STEPHANIE: l lost my virginity when I was 24. But for me, sex and dating have always been unfortunately linked with lack of self-worth, trauma, removal of consent—those kinds of things. I almost felt I had to contort myself into a certain body shape in order to be seen as attractive or dateable. I think with my experiences, most of the guys that I’ve dated have told me directly that my fatness is a reason why they find me unattractive. A few years ago, I wrote an article about a date that I went on with a guy who I found out later on had been paid to sleep with me.
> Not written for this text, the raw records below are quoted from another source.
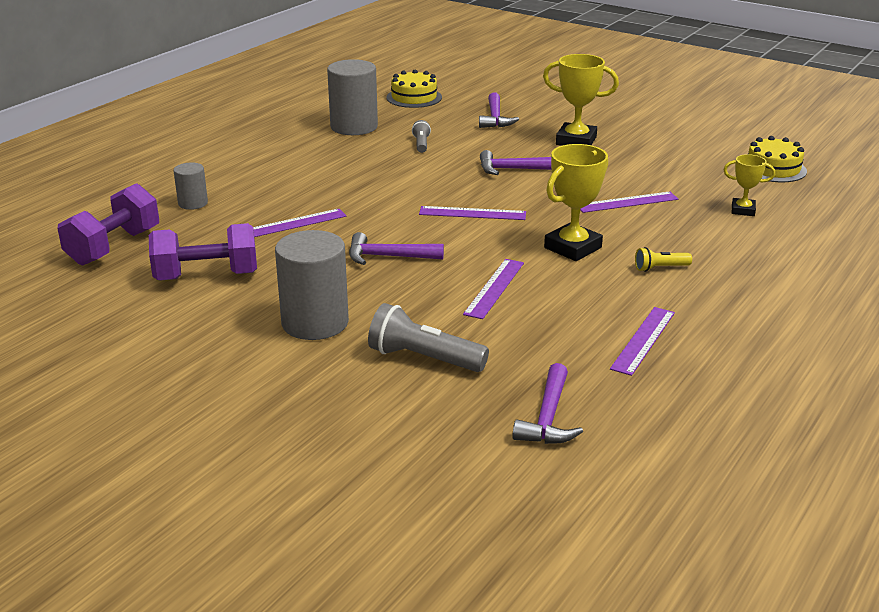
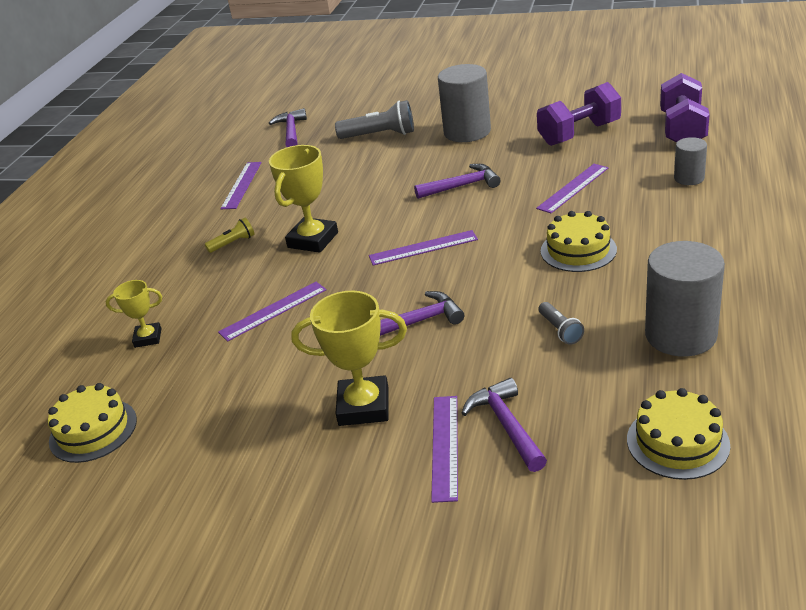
camera: 165 degrees right, 5 degrees up
(353, 180) = (578, 250): none -> yellow cake
(494, 288) = (361, 188): purple ruler -> purple ruler (444, 446)

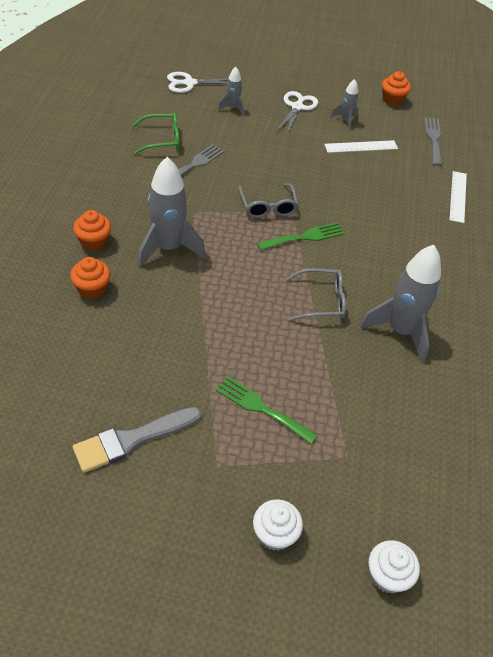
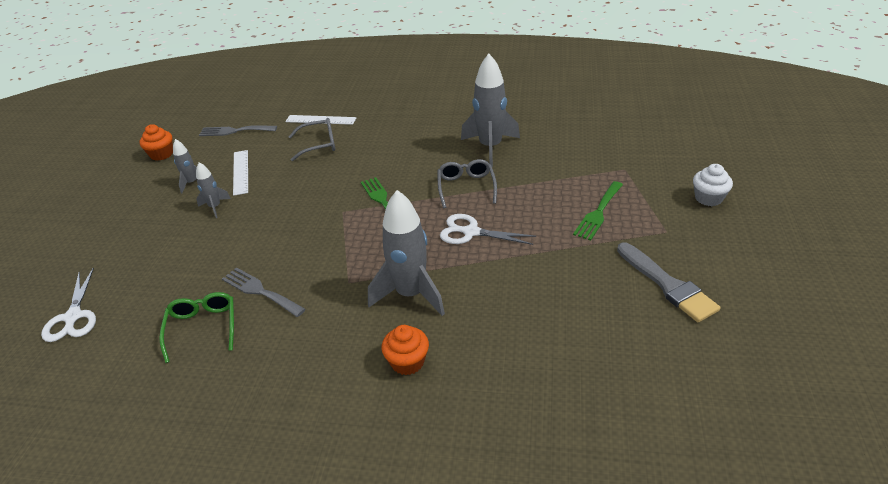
camera: 85 degrees left, 10 degrees down
(92, 289) = (486, 349): orange cupcake -> none
(232, 108) = (146, 270): grey rocket -> grey rocket (215, 207)
(268, 206) = (337, 227): grey glasses -> grey glasses (319, 144)
(297, 107) = (158, 218): white scissors -> white scissors (471, 232)
(387, 575) = (708, 150): white cupcake -> none

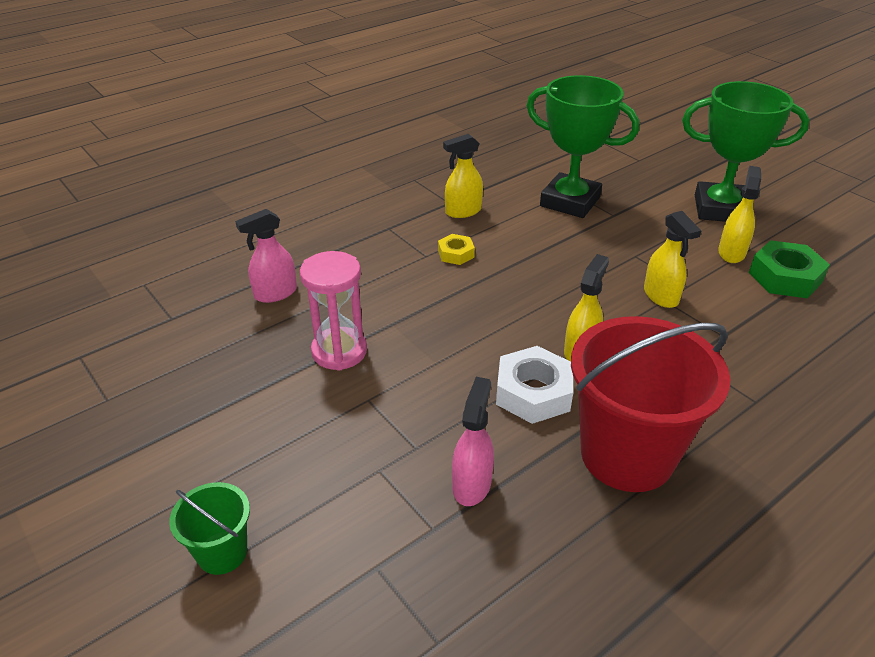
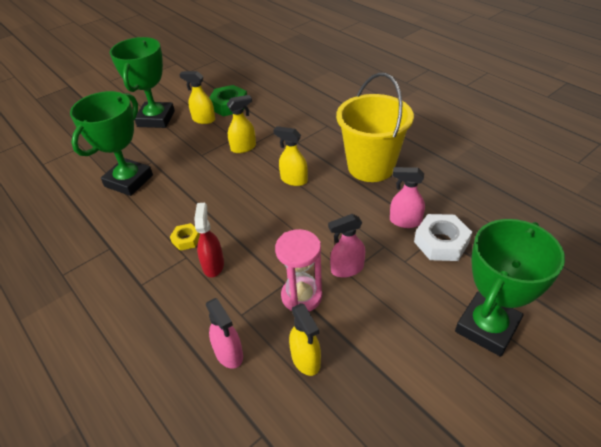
camera: 90 degrees left, 5 degrees up
(222, 552) = (487, 327): green bucket -> green trophy
(376, 399) = (347, 269): none -> pink spray bottle
(408, 277) = (213, 265): none -> red spray bottle
(463, 211) = (126, 238): yellow spray bottle -> yellow spray bottle (306, 360)
(533, 392) = (331, 199): white nut -> white nut (441, 242)
(627, 454) = (371, 167): red bucket -> yellow bucket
It was this thing called Pull a Pig where friends would dare others or bet their friends to sleep with a fat girl. And I found out that this guy that I’d actually really liked had been paid to go on a date with me. That really took a toll on my self-esteem. Unfortunately, it’s been the case where a lot of the time I almost feel I have to force myself to be put in certain positions or experiences because I’m made to feel, “Well, if you don’t do this act or if you don’t sleep with this person, Steph, it’s never gonna happen for you because every time you go on a date, you are constantly being told that your weight is the reason why you are undesirable.”
Luckily, I’m happily in a relationship now. Even that’s a bit weird because I’m being loved very loudly and I don’t know how to respond to it. It’s very strange for me still, being liked loudly because I’m often seen as the secret, you know? It’s difficult to accept genuine love in a relationship being plus-sized because there’s always [the question], “Is there a catch?”
“Being loved loudly, loved well, and loved in the most healthy, beautiful way—that’s the dream.” – Gabrielle Union
GABRIELLE: Both sides of my family [are religious], and they have very clear ideas about what kind of woman is deserving of a big, open, beautiful, mutually exclusive and loving relationship. That woman allows herself to be shaped into whatever creation that particular man or men decide is worthy enough. Good women apparently are also trauma mules that will just stick it out no matter how low a man takes you. That is a sign that if you stick it out, then you’re a real one, then you are worthy of this big love that the world sees.
My sisters and I had a cackle the other day. We were like, “Have any of us had any sort of open, beautiful, big loving relationships that did not involve a healthy dose of trauma? My sister’s 55, I’m 50, my little sister’s 43… not one of us. These conversations are so important because sometimes you think, “I’m the only one that could possibly be happening to, I’m on this island by myself and I’m drowning and nobody is hearing me or seeing me. And even if they are seeing me, they’re like, ‘Well you probably deserve to drown. Because you’re not the right kind of woman who deserves safety and protection.’”
Being loved loudly, loved well and loved in the most healthy, beautiful way—that’s the dream.
NYLAH: We claw our way out of these cycles. Sometimes online discussions make it seem like you just wake up one day and you decide to break a generational curse. Like you got a little wand and a poofy dress and you go bibbity bop. But every day is a struggle, and it takes these conversations like what you are having with your sisters and the one we’re having right now. It’s work. It is not magic. It is not a spell. It is work.